Times are tough, but our buck still buys a lottery ticket

FORT MILL -- So, this big, tall sandy-haired guy walks into Red Rocket Fireworks, and he asks for a pack of Newports.

A huge sign on one wall shows this is the place where a guy won $88 million. It does not say that happened more than five years ago.

The change is a dollar and a few coins. Bread and gas and rice and more are through the roof, but so many of us still have the money for cigarettes.

And lottery tickets.

"Gimme one Powerball ticket, quick pick," he tells the cashier. There goes the dollar bill.

He claims he doesn't like gambling, doesn't play the lottery.

But he had a buck, and he spent it hoping to win millions when the odds are in the millions that he won't.

How can anybody be surprised that in hard economic times, people in South Carolina spend more money on lottery tickets? People who play the lottery know the odds are against them, that they have less money left over after groceries and the rest, yet they have spent more in York County and the state in the past few months than in the same period last year.

Feeling lucky

I am proud to live in South Carolina and write about the mostly great and few not-so-great people, but it is no secret that people in this state smoke more, are fatter, and do as poorly in school as any state in America. How can anyone, including me -- as guilty as anybody at sloth and throwing money away -- be shocked we are spending more on lottery tickets when our wallets are close to barren?


I'll tell you why.

Lottery players -- and I am one, religiously, fanatically and always ending up a loser -- expect the world for a dollar. We expect our troubles to be fixed by luck.

A guy named Trey Lutz said he makes a good living, comfortable, yet had four quarters in his ashtray of his car so decided to blow it on one ticket.

"Could be $5,000 in that ashtray," Lutz said.

Yes, or could have been a dollar toward gas or groceries or just plain saved.

It is illogical, stupid, and they and I do it without fail. I save money at the grocery store on specials and run like an Olympic sprinter to spend that on lottery tickets that turn to dust. I have left family functions and even a gospel singing at the speed of light on a Wednesday or Saturday night when realizing I had just minutes to deadline to buy my Powerball tickets.

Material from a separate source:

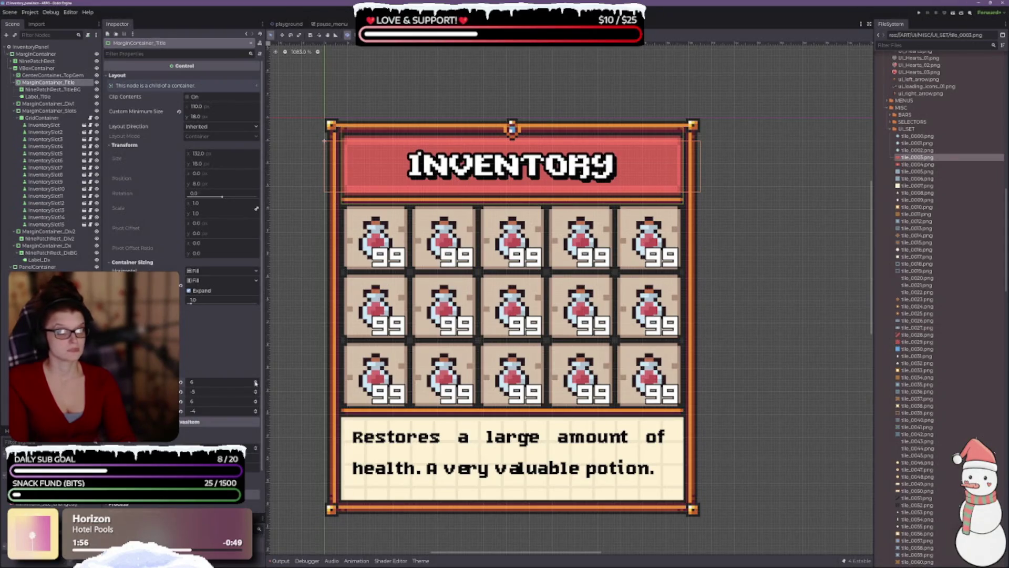
click(777, 227)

I don't win. I lose, and so does almost everybody eventually. Even winners often dump winnings back into more tickets.

A guy named Maurice Ardrey spent $4 on Pick 4 and is in a $5 per person per week Powerball pool at work -- another $10 a week. He said the lottery money is "my money." Any guy knows that means "my money" is what he's hidden from his wife or family.

"I won $550 one time, but I was probably just breaking even," Ardrey said.

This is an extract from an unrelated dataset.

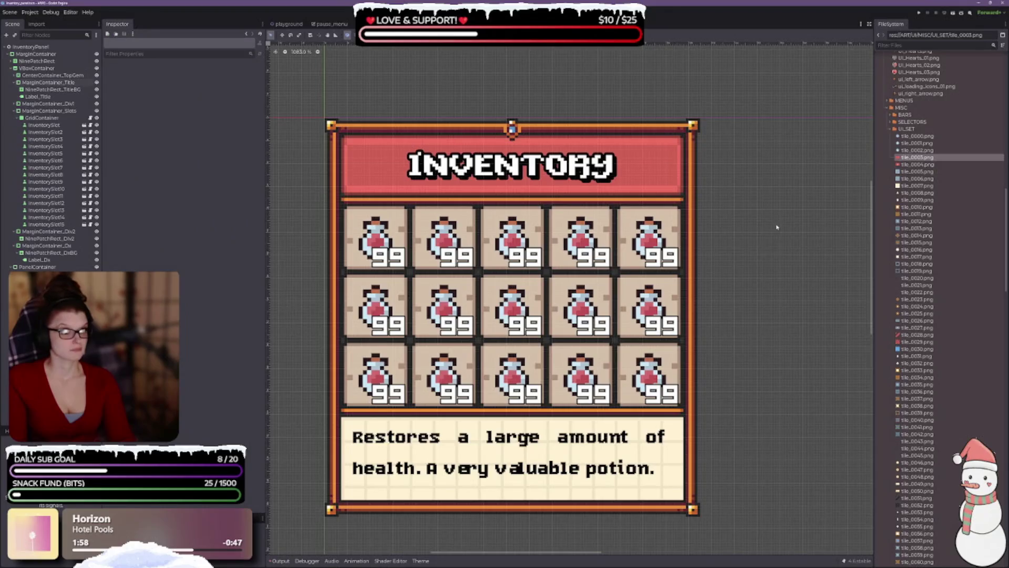
- Reselect MarginContainer_Title and raise its first margin to 7
scroll(699, 336, down, 1)
scroll(702, 333, up, 1)
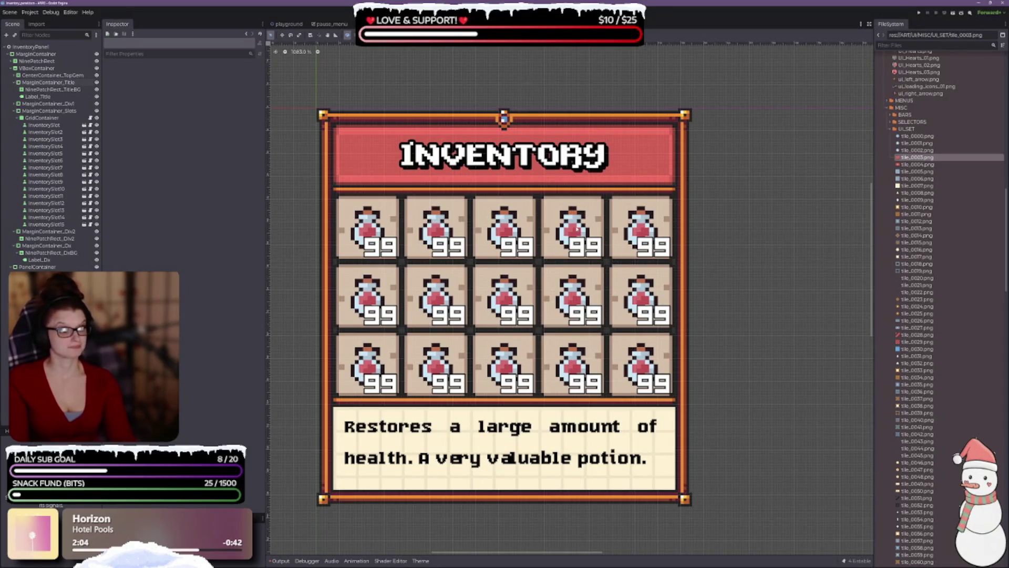
scroll(575, 229, down, 3)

"Chasing the dream," one clerk told me.

I, like them, hope to win so much in the lottery I can tell the boss the old Johnny Paycheck country song, "Take this job and shove it." But I never win that much. I want a lifetime of money to come in a few seconds. I expect something for nothing.

I once cashed a $200 Powerball ticket and never have so much sniffed another dime.

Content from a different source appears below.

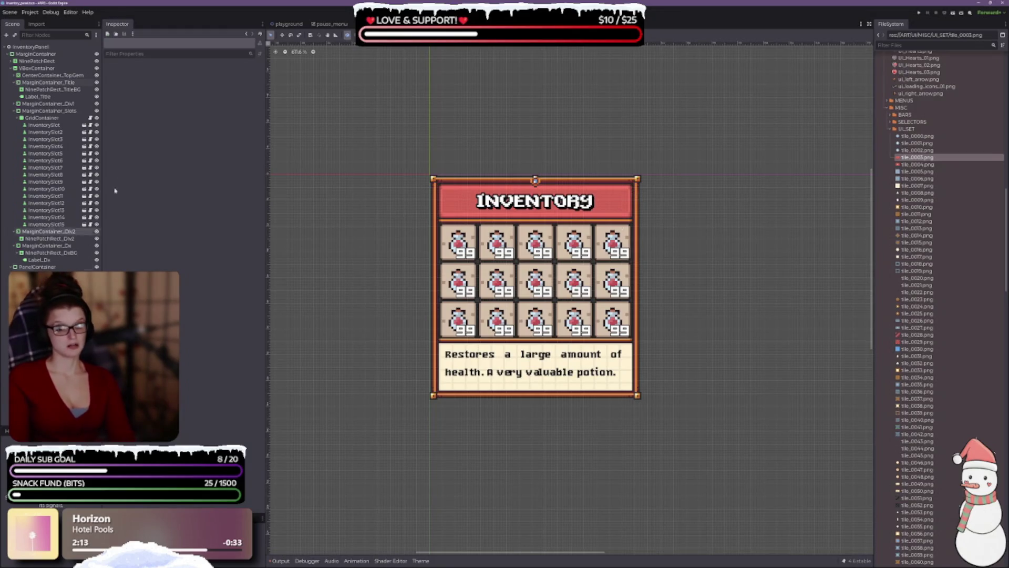
click(48, 83)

People are in jobs that haven't seen raises or much of one as the economic hammer continues to fall. Still, the tickets get scratched, punched, the losses mount.

Investment people would be in trouble if they told clients to buy stocks that had almost no chance of going up. Advice to spend money on something almost certain to lose is not advice, it is a felony. Smart millionaires buy financial products with saved dollars that appreciate over time and turn into nest eggs and college educations. Lottery players invest the gasoline money on something with odds listed on the back as one in thousands or millions, when a few bucks that could have gone in the college fund never makes it out of the store.

Red Rocket clerk Heather Klara said a guy just before I came in bought a $300 book of scratch-off tickets.

"Wow, I won," the guy exclaimed.

He won $205 back.

He never stated he was down $95, Klara said.

"People are greedy," she said.

She knows people who have bought lottery tickets with pennies and nickels. Another guy dropped an entire paycheck of $400.


We want something for almost nothing.

Sure, it is undeniable that refrain "It is only a dollar or two" works if that is all you spend. You might be a millionaire.

You might not have the $4 and change for a gallon of milk, either.

And here are a few coins in my own pocket after the milk. Does that make a buck? Yessir. Gimme a quick pick, will ya?